Center for Sustainable Environmental Technologies

Gasification is the conversion of carbonaceous matter (such as coal or biomass) into gaseous fuel in a low oxygen environment.  The gasifier located in 1056 H.M. Black Engineering Building gasifies between 6 and 11 lbs fuel/hour.  Fuels include ground seed corn, switchgrass, cornstover, RDF (refused derived waste), woodchips, and sawdust to name a few.  The Black gasifier is a fluidized bed gasifier meaning that a tube of sand (the bed) is mixed (fluidized) by passing air through holes in the bottom plate of the tube.  The fluidized bed is commonly chosen for gasification due to excellent mixing and heat transfer characteristics.  Gasification results in a mixture of gases (CO, CO2, CH4, H2, and others), char (solid carbon and trace minerals leaving the gasifier before reacting), water vapor, and tar (heavy hydrocarbons) which as a whole is called “syngas,” or “producer gas.”   

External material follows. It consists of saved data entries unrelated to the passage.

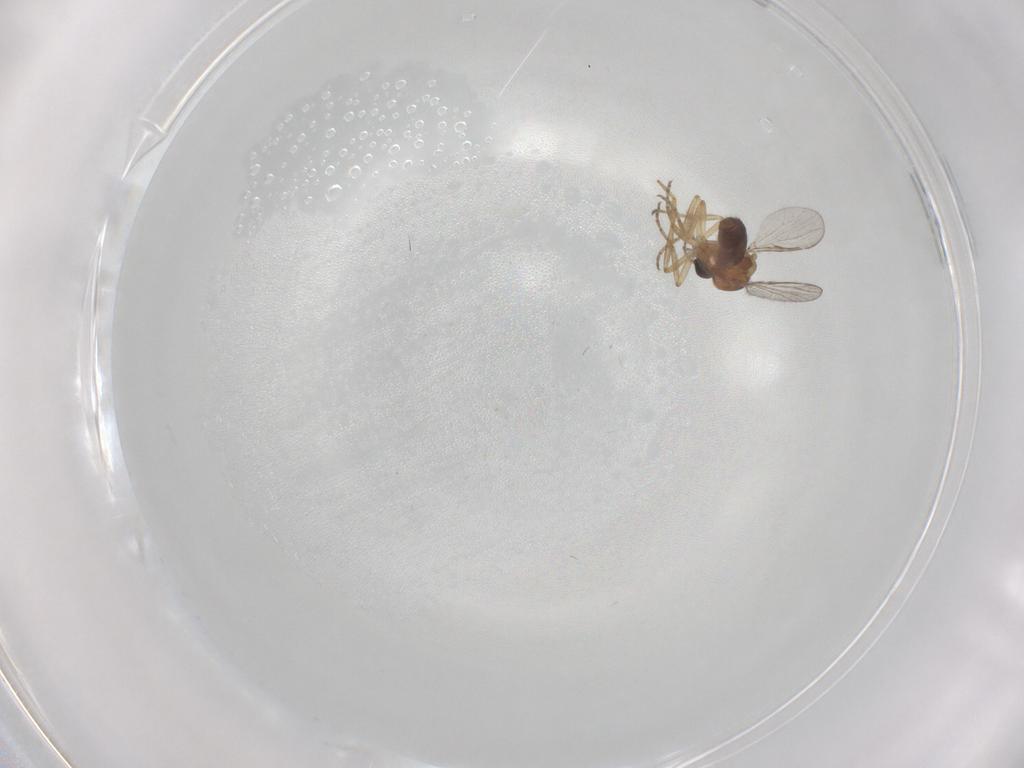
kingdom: Animalia
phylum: Arthropoda
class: Insecta
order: Diptera
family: Ceratopogonidae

A new research project is underway which focuses on alkali metals effect on carbon conversion in biomass gasification.  It has been shown in the literature that alkali metals can help to catalyzed carbon to gas reactions in coal gasification.  This project investigates the effects of these same alkali metals on carbon conversion in biomass gasification.  Biomass typically contains a much higher percentage of alkali than coal potentially allowing for a higher conversion of solid carbon to gaseous fuel.  A statistically designed set of experiments is implemented to study the interconnected effects of temperature, equivalence ratio, and biomass alkali content.  Pretreated biomass is gasified and samples of bed material, char, and tar are collected.  A complete mass balance is performed on the samples.  Potassium and Sodium will be tracked by analyzing the samples with Atomic Absorption Spectroscopy.  Once complete, the experimental set can be used to generate an empirical model which can then be applied to other experimental conditions and varieties of biomass.  If successful, the project will help researchers better understand how to increase the energy value of the syngas while simultaneously decreasing the amount of time and effort required in cleaning it.